To do:
Within the listing, each line that has the string "there" should be copied.

Record set:

*** Block opens ***

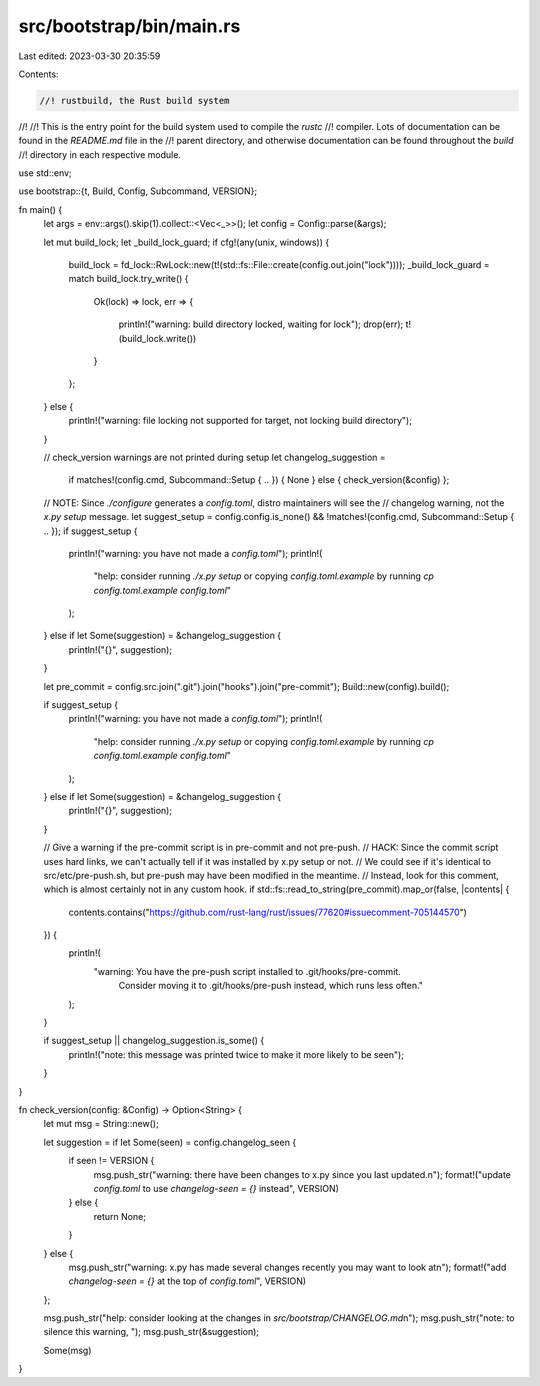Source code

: src/bootstrap/bin/main.rs
=========================

Last edited: 2023-03-30 20:35:59

Contents:

.. code-block:: rs

    //! rustbuild, the Rust build system
//!
//! This is the entry point for the build system used to compile the `rustc`
//! compiler. Lots of documentation can be found in the `README.md` file in the
//! parent directory, and otherwise documentation can be found throughout the `build`
//! directory in each respective module.

use std::env;

use bootstrap::{t, Build, Config, Subcommand, VERSION};

fn main() {
    let args = env::args().skip(1).collect::<Vec<_>>();
    let config = Config::parse(&args);

    let mut build_lock;
    let _build_lock_guard;
    if cfg!(any(unix, windows)) {
        build_lock = fd_lock::RwLock::new(t!(std::fs::File::create(config.out.join("lock"))));
        _build_lock_guard = match build_lock.try_write() {
            Ok(lock) => lock,
            err => {
                println!("warning: build directory locked, waiting for lock");
                drop(err);
                t!(build_lock.write())
            }
        };
    } else {
        println!("warning: file locking not supported for target, not locking build directory");
    }

    // check_version warnings are not printed during setup
    let changelog_suggestion =
        if matches!(config.cmd, Subcommand::Setup { .. }) { None } else { check_version(&config) };

    // NOTE: Since `./configure` generates a `config.toml`, distro maintainers will see the
    // changelog warning, not the `x.py setup` message.
    let suggest_setup = config.config.is_none() && !matches!(config.cmd, Subcommand::Setup { .. });
    if suggest_setup {
        println!("warning: you have not made a `config.toml`");
        println!(
            "help: consider running `./x.py setup` or copying `config.toml.example` by running \
            `cp config.toml.example config.toml`"
        );
    } else if let Some(suggestion) = &changelog_suggestion {
        println!("{}", suggestion);
    }

    let pre_commit = config.src.join(".git").join("hooks").join("pre-commit");
    Build::new(config).build();

    if suggest_setup {
        println!("warning: you have not made a `config.toml`");
        println!(
            "help: consider running `./x.py setup` or copying `config.toml.example` by running \
            `cp config.toml.example config.toml`"
        );
    } else if let Some(suggestion) = &changelog_suggestion {
        println!("{}", suggestion);
    }

    // Give a warning if the pre-commit script is in pre-commit and not pre-push.
    // HACK: Since the commit script uses hard links, we can't actually tell if it was installed by x.py setup or not.
    // We could see if it's identical to src/etc/pre-push.sh, but pre-push may have been modified in the meantime.
    // Instead, look for this comment, which is almost certainly not in any custom hook.
    if std::fs::read_to_string(pre_commit).map_or(false, |contents| {
        contents.contains("https://github.com/rust-lang/rust/issues/77620#issuecomment-705144570")
    }) {
        println!(
            "warning: You have the pre-push script installed to .git/hooks/pre-commit. \
                  Consider moving it to .git/hooks/pre-push instead, which runs less often."
        );
    }

    if suggest_setup || changelog_suggestion.is_some() {
        println!("note: this message was printed twice to make it more likely to be seen");
    }
}

fn check_version(config: &Config) -> Option<String> {
    let mut msg = String::new();

    let suggestion = if let Some(seen) = config.changelog_seen {
        if seen != VERSION {
            msg.push_str("warning: there have been changes to x.py since you last updated.\n");
            format!("update `config.toml` to use `changelog-seen = {}` instead", VERSION)
        } else {
            return None;
        }
    } else {
        msg.push_str("warning: x.py has made several changes recently you may want to look at\n");
        format!("add `changelog-seen = {}` at the top of `config.toml`", VERSION)
    };

    msg.push_str("help: consider looking at the changes in `src/bootstrap/CHANGELOG.md`\n");
    msg.push_str("note: to silence this warning, ");
    msg.push_str(&suggestion);

    Some(msg)
}


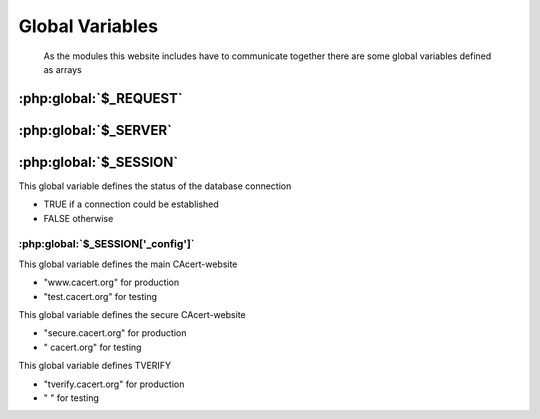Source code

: .. index:: scripts
.. index:: PHP

================
Global Variables
================

    As the modules this website includes have to communicate together there are some global variables defined as arrays


.. index:: $_REQUEST

:php:global:`$_REQUEST`
=======================

.. php:global:: $_REQUEST["lang"]


.. index:: $_SERVER

:php:global:`$_SERVER`
======================

.. php:global:: $_SERVER['HTTP_ACCEPT_LANGUAGE']


.. index:: $_SESSION

:php:global:`$_SESSION`
========================

.. php:global:: $_SESSION['mconn']

This global variable defines the status of the database connection

* TRUE if a connection could be established
* FALSE otherwise

.. index:: $_SESSION['_config']

----------------------------------
:php:global:`$_SESSION['_config']`
----------------------------------

.. php:global:: $_SESSION['_config']['normalhostname']

This global variable defines the main CAcert-website

* "www.cacert.org" for production
* "test.cacert.org" for testing

.. php:global:: $_SESSION['_config']['securehostname']

This global variable defines the secure CAcert-website

* "secure.cacert.org" for production
* "       cacert.org" for testing

.. php:global:: $_SESSION['_config']['tverify']

This global variable defines TVERIFY 

* "tverify.cacert.org" for production
* "                  " for testing

.. todo:: checkout what TVERIFY means, check names for test-system

.. php:global:: $_SESSION['_config']['language'] 

.. php:global:: $_SESSION['_config']['recode']

.. php:global:: $_SESSION['_config']['filepath']


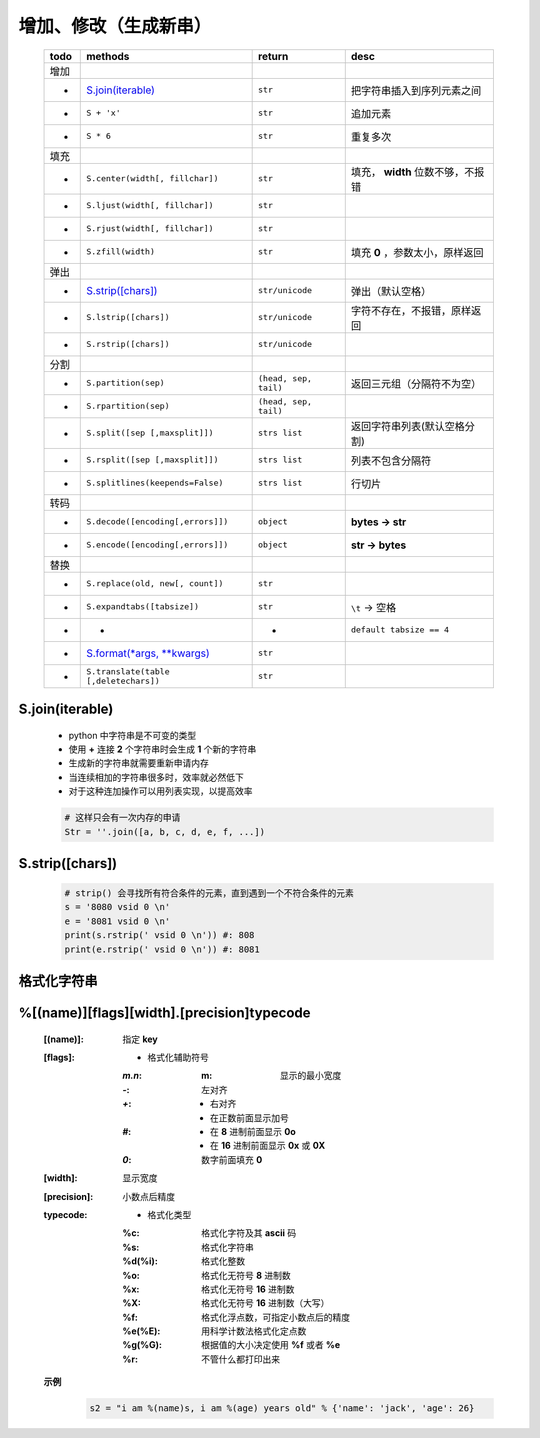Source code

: 增加、修改（生成新串）
------------------
    ====  =======================================  =======================  ======
    todo    methods                                  return                   desc
    ====  =======================================  =======================  ======
    增加
    -       `S.join(iterable)`_                      ``str``                  把字符串插入到序列元素之间
    -       ``S + 'x'``                              ``str``                  追加元素
    -       ``S * 6``                                ``str``                  重复多次
    填充
    -       ``S.center(width[, fillchar])``          ``str``                  填充， **width** 位数不够，不报错
    -       ``S.ljust(width[, fillchar])``           ``str``
    -       ``S.rjust(width[, fillchar])``           ``str``
    -       ``S.zfill(width)``                       ``str``                  填充 **0** ，参数太小，原样返回
    弹出
    -       `S.strip([chars])`_                      ``str/unicode``          弹出（默认空格）
    -       ``S.lstrip([chars])``                    ``str/unicode``          字符不存在，不报错，原样返回
    -       ``S.rstrip([chars])``                    ``str/unicode``
    分割
    -       ``S.partition(sep)``                     ``(head, sep, tail)``    返回三元组（分隔符不为空）
    -       ``S.rpartition(sep)``                    ``(head, sep, tail)``
    -       ``S.split([sep [,maxsplit]])``           ``strs list``            返回字符串列表(默认空格分割)
    -       ``S.rsplit([sep [,maxsplit]])``          ``strs list``            列表不包含分隔符
    -       ``S.splitlines(keepends=False)``         ``strs list``            行切片
    转码
    -       ``S.decode([encoding[,errors]])``        ``object``               **bytes -> str**
    -       ``S.encode([encoding[,errors]])``        ``object``               **str -> bytes**
    替换
    -       ``S.replace(old, new[, count])``         ``str``
    -       ``S.expandtabs([tabsize])``              ``str``                  ``\t`` -> 空格
    -       -                                        -                        ``default tabsize == 4``
    -       `S.format(*args, **kwargs)`_             ``str``
    -       ``S.translate(table [,deletechars])``    ``str``
    ====  =======================================  =======================  ======



.. _S.join(iterable):

S.join(iterable)
::::::::::::::::
    - python 中字符串是不可变的类型
    - 使用 **+** 连接 **2** 个字符串时会生成 **1** 个新的字符串
    - 生成新的字符串就需要重新申请内存
    - 当连续相加的字符串很多时，效率就必然低下
    - 对于这种连加操作可以用列表实现，以提高效率
    .. code-block:: python

        # 这样只会有一次内存的申请
        Str = ''.join([a, b, c, d, e, f, ...])


.. _S.strip([chars]):

S.strip([chars])
::::::::::::::::
    .. code-block:: python

        # strip() 会寻找所有符合条件的元素，直到遇到一个不符合条件的元素
        s = '8080 vsid 0 \n'
        e = '8081 vsid 0 \n'
        print(s.rstrip(' vsid 0 \n')) #: 808
        print(e.rstrip(' vsid 0 \n')) #: 8081


格式化字符串
:::::::::::
.. _S.format(*args, **kwargs): str_format.py


%[(name)][flags][width].[precision]typecode
::::::::::::::::::::::::::::::::::::::::::::
    :[(name)]: 指定 **key**
    :[flags]:
        - 格式化辅助符号
        :`m.n`:
            :m: 显示的最小宽度
        :`-`:   左对齐
        :`+`:
            - 右对齐
            - 在正数前面显示加号
        :`#`:
            - 在 **8** 进制前面显示 **0o**
            - 在 **16** 进制前面显示 **0x** 或 **0X**
        :`0`: 数字前面填充 **0**
    :[width]: 显示宽度
    :[precision]: 小数点后精度
    :typecode:
        - 格式化类型
        :%c:     格式化字符及其 **ascii** 码
        :%s:     格式化字符串
        :%d(%i): 格式化整数
        :%o:     格式化无符号 **8** 进制数
        :%x:     格式化无符号 **16** 进制数
        :%X:     格式化无符号 **16** 进制数（大写）
        :%f:     格式化浮点数，可指定小数点后的精度
        :%e(%E): 用科学计数法格式化定点数
        :%g(%G): 根据值的大小决定使用 **%f** 或者 **%e**
        :%r:     不管什么都打印出来

    **示例**
        .. code-block:: python

            s2 = "i am %(name)s, i am %(age) years old" % {'name': 'jack', 'age': 26}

*** Block closes ***

Problem solution:
            msg.push_str("warning: there have been changes to x.py since you last updated.\n");
    As the modules this website includes have to communicate together there are some global variables defined as arrays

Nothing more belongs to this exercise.